There are already a bunch of awesome Scripts, but I wanted to step back and work with some more rudimentary models to make sure I was doing the right data preparation.

Let's start by loading our packages and data.

In [None]:
import numpy as np
import pandas as pd
import matplotlib.mlab as mlab
import matplotlib.pyplot as plt
from scipy.stats import skew, boxcox
import statsmodels.formula.api as smf

# Load Training Data
train = pd.read_csv('../input/train.csv', dtype={'id': np.int32})

# Load Test Data
test = pd.read_csv('../input/test.csv', dtype={'id': np.int32})

Nomenclature note: The outcome variable for this competition is 'loss'. (If you read much machine learning literature, you've probably heard the term loss as in '[loss function](https://en.wikipedia.org/wiki/Loss_function)'.) That isn't exactly what we mean in this context. The 'loss' variable in this case literally refers to the amount AllState lost on the settlement. Wherever you see 'loss' in this document, assume I'm talking about the amount AllState lost, and not the output of a loss function.

Now, prediction is easier on an outcome that's normally distributed. Let's check to see if this data is:

In [None]:
plt.hist(train['loss'], 30, normed=1)
plt.xlabel('Loss')
plt.ylabel('Probability')
plt.title('Distribution of Losses')
plt.show()

Wow. That isn't normally distributed at all: it's super *[skewed](https://en.wikipedia.org/wiki/Skewness)*.

In [None]:
skew(train['loss'])

Any skew greater than one should probably catch your attention. Luckily, we have a simple counterspell! Let's *log-transform* the 'loss' variable.

In [None]:
train['log_loss'] = np.log(train['loss'])

plt.hist(train['log_loss'], 30, normed=1)
plt.xlabel('Log(Loss)')
plt.ylabel('Probability')
plt.title('Distribution of Log(Loss)es')
plt.show()

Much Better. Now, what about our input variables? Are they similarly skewed?

In [None]:
features_numeric = test.dtypes[test.dtypes != "object"].index
features_skewed = train[features_numeric].apply(lambda x: skew(x.dropna()))
features_skewed

Some of them, yeah. We can fix that by taking their log-transforms as well, but log is sort of a blunt instrument. It's easily reversible, which makes it good for the outcome. But the Box-Cox transform is a better tool for modifying our inputs. Let's apply it to any features with a skew greater than, say, .2

In [None]:
features_skewed = features_skewed[features_skewed > 0.2]
for feat in features_skewed.index:
    train[feat], lam = boxcox(train[feat] + 1)
    test[feat] = boxcox(test[feat] + 1, lam)

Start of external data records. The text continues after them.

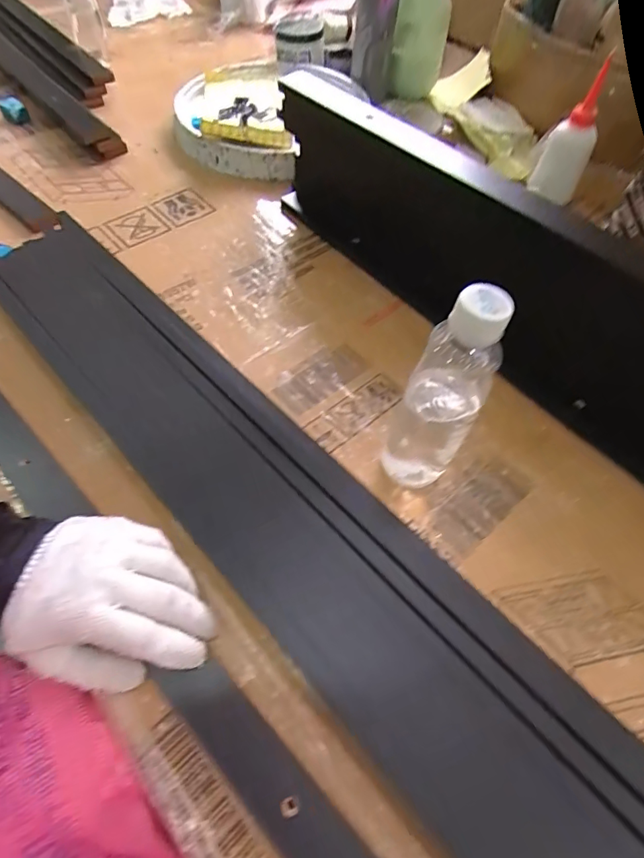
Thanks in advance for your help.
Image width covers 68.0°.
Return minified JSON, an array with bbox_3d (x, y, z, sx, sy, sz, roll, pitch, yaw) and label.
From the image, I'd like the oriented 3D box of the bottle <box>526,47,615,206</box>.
[{"bbox_3d":[0.303,-0.356,0.578,0.058,0.142,0.029,21,58,12],"label":"bottle"}]

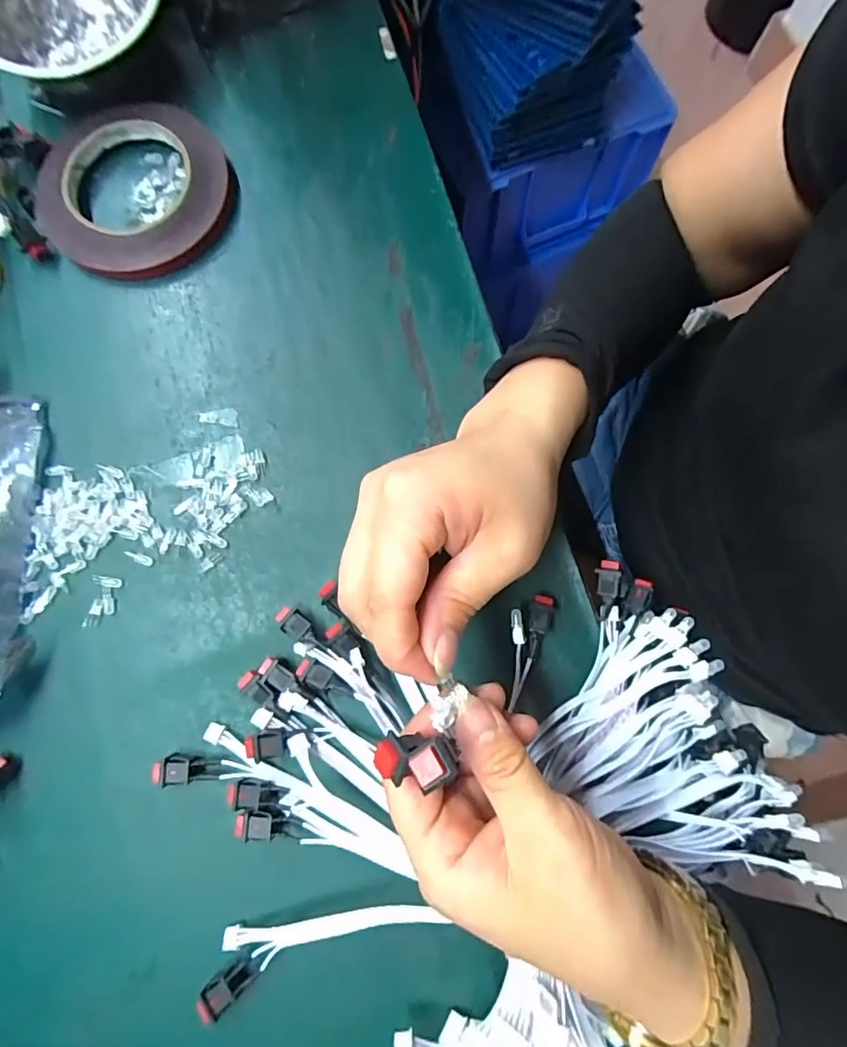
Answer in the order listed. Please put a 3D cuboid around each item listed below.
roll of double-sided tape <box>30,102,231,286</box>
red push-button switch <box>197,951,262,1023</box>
[{"bbox_3d":[-0.189,-0.217,0.318,0.126,0.015,0.122,0,80,1],"label":"roll of double-sided tape"},{"bbox_3d":[-0.092,0.217,0.234,0.030,0.012,0.013,-43,82,-6],"label":"red push-button switch"}]

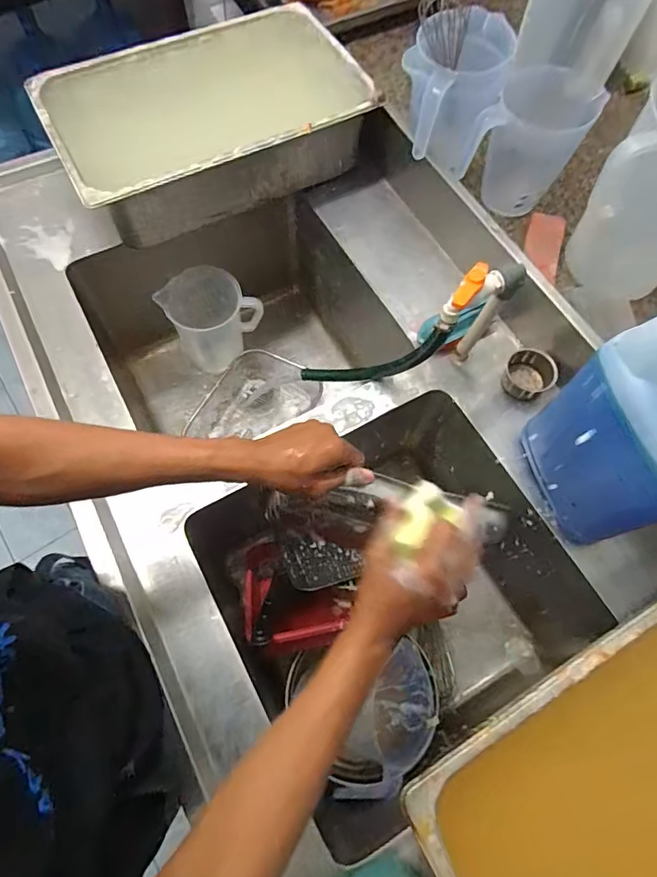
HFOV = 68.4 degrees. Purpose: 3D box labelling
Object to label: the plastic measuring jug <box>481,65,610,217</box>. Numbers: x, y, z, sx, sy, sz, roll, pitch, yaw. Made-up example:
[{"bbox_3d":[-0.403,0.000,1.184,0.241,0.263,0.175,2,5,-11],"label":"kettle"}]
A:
[{"bbox_3d":[0.344,-0.497,0.817,0.136,0.167,0.142,21,69,7],"label":"plastic measuring jug"}]

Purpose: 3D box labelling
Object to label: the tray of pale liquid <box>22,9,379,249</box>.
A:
[{"bbox_3d":[-0.204,-0.546,0.857,0.507,0.141,0.309,-26,71,-12],"label":"tray of pale liquid"}]

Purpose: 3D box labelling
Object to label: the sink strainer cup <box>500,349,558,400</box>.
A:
[{"bbox_3d":[0.310,-0.100,0.752,0.069,0.042,0.067,1,68,-1],"label":"sink strainer cup"}]

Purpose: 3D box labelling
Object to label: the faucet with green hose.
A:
[{"bbox_3d":[0.095,-0.135,0.694,0.109,0.371,0.090,27,67,-19],"label":"faucet with green hose"}]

features_skewed = train[features_numeric].apply(lambda x: skew(x.dropna()))
features_skewed

That eliminated much of the skewness. Before we move on, however, I'd like to call attention to the way we handle `lam` in the above block. We let `boxcox` figure out the optimal `lam` using our training data, and then force it to use that same `lam` on the test data, even if it isn't necessarily optimal for the test data. The alternative approach is to bind `train` and `test` together, perform these transformations on the entire set, and then split them back apart when it comes time to build models. I've opted not to for the benefit of clarity, but possibly at the cost of some small modeling advantage.

Now, we have some categorical features we need to handle. The textbook approach to Linear Regression says you can leave categorical variables in, provided you do something like *[one-hot encode](https://en.wikipedia.org/wiki/One-hot)* them and leave out the smallest category. Personally, I prefer to replace the category with the arithmetic mean of its corresponding subset of outcomes.

In [None]:
features_categorical = [feat for feat in test.columns if 'cat' in feat]

for feat in features_categorical:
    a = pd.DataFrame(train['log_loss'].groupby([train[feat]]).mean())
    a[feat] = a.index
    train[feat] = pd.merge(left=train, right=a, how='left', on=feat)['log_loss_y']
    test[feat] = pd.merge(left=test, right=a, how='left', on=feat)['log_loss']

features_categorical = test.dtypes[test.dtypes == "object"].index

There's just one more thing to check on. Linear Regression generally doesn't handle missing values very well. Let's see if we have any:

In [None]:
counts = train.count()
len(counts[counts < train.shape[0]])

Not in the training dataset. Let's check `test` now:

In [None]:
counts = test.count()
len(counts[counts < test.shape[0]])

Rats. OK, Rather than design a elaborate solution, I'm just going to drop any columns with missing values.

In [None]:
temp = test.dropna(1)
counts = temp.count()
len(counts[counts < temp.shape[0]])

Cool. Now, we're ready to make a model. 

In [None]:
model = smf.ols('log_loss ~ ' + ' + '.join(temp.columns), data=train).fit()
model.summary()

There's a lot of useful information here. However, since this is a prediction challenge, I'm not interested in most of it. Instead, I'm interested in how well it can predict new values. To do that...

In [None]:
yhat = np.exp(model.predict(test))

Note that we call `np.exp` on our model predictions. Remember how we log-transformed 'loss' up at the beginning of this script? Exponentiating the outcome sort of undoes that, so our predictions will be on the same scale as 'loss' instead of 'log_loss'. Forgetting this step is a really good way to get a terrible score.

Now that we have some predictions, let's write them out and score them!

In [None]:
result = pd.DataFrame({'id': test['id'].values, 'loss': yhat})
result = result.set_index('id')
result.to_csv('simplelmprediction.csv', index=True, index_label='id')

If you submit that, it should give you a score something like 1245.99. That's a bit worse than the Random Forest Benchmark (which isn't surprising). Onward to greater refinements!

Good luck!